--- STORED DATA Enclosed Below ---

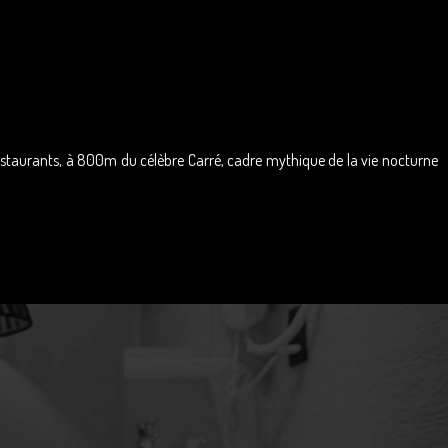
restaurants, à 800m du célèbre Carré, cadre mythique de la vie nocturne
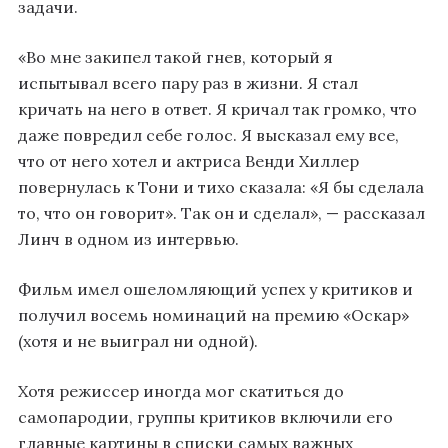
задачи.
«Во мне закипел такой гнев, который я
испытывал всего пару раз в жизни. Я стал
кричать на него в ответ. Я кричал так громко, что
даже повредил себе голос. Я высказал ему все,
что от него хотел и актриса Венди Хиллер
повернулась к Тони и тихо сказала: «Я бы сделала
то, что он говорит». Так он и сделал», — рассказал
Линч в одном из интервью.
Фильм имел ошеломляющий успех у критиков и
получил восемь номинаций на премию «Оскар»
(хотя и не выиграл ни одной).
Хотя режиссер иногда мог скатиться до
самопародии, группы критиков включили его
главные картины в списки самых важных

--- End of Enclosed STORED DATA ---
--- STORED DATA Enclosed Below ---

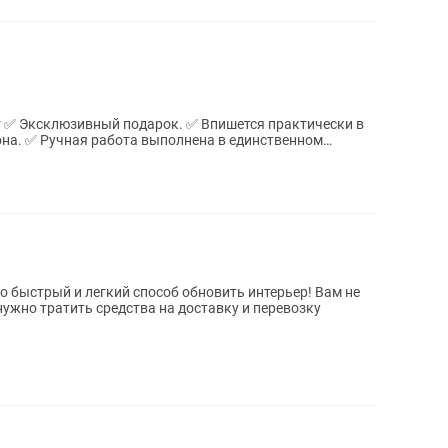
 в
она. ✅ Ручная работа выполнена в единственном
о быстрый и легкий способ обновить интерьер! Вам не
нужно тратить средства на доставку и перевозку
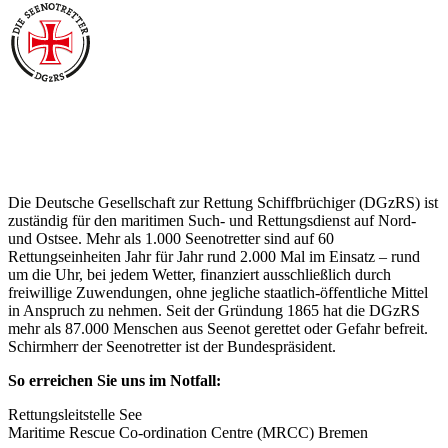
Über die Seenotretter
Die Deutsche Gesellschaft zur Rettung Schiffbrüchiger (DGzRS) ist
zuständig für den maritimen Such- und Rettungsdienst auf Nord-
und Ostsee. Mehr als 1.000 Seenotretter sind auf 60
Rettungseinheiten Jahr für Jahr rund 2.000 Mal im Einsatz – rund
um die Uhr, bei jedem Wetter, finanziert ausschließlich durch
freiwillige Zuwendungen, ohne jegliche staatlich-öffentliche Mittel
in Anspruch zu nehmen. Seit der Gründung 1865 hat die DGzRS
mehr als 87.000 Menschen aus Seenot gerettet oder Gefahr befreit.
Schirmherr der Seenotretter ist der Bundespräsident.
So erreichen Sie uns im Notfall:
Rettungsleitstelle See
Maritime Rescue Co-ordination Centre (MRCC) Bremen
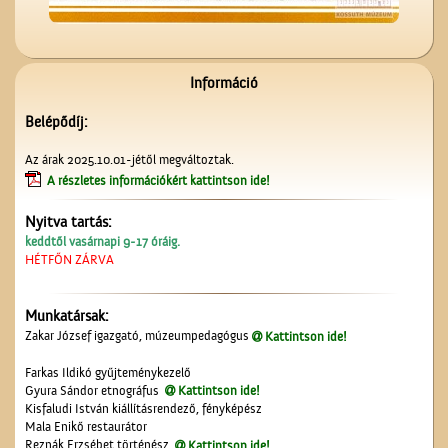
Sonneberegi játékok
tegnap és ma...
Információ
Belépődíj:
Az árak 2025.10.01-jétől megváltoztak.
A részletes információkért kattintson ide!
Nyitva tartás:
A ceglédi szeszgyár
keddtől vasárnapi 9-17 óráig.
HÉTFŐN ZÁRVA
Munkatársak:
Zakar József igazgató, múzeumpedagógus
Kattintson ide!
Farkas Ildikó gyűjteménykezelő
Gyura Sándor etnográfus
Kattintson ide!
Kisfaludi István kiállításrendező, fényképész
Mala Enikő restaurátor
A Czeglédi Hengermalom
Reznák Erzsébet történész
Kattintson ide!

--- End of Enclosed STORED DATA ---

All lines above from the line with "Линч в одном из интервью." through the line with "главные картины в списки самых важных", both included, are to be set down exactly, with nothing else.

# WRITTEN SOLUTION:
Линч в одном из интервью.
Фильм имел ошеломляющий успех у критиков и
получил восемь номинаций на премию «Оскар»
(хотя и не выиграл ни одной).
Хотя режиссер иногда мог скатиться до
самопародии, группы критиков включили его
главные картины в списки самых важных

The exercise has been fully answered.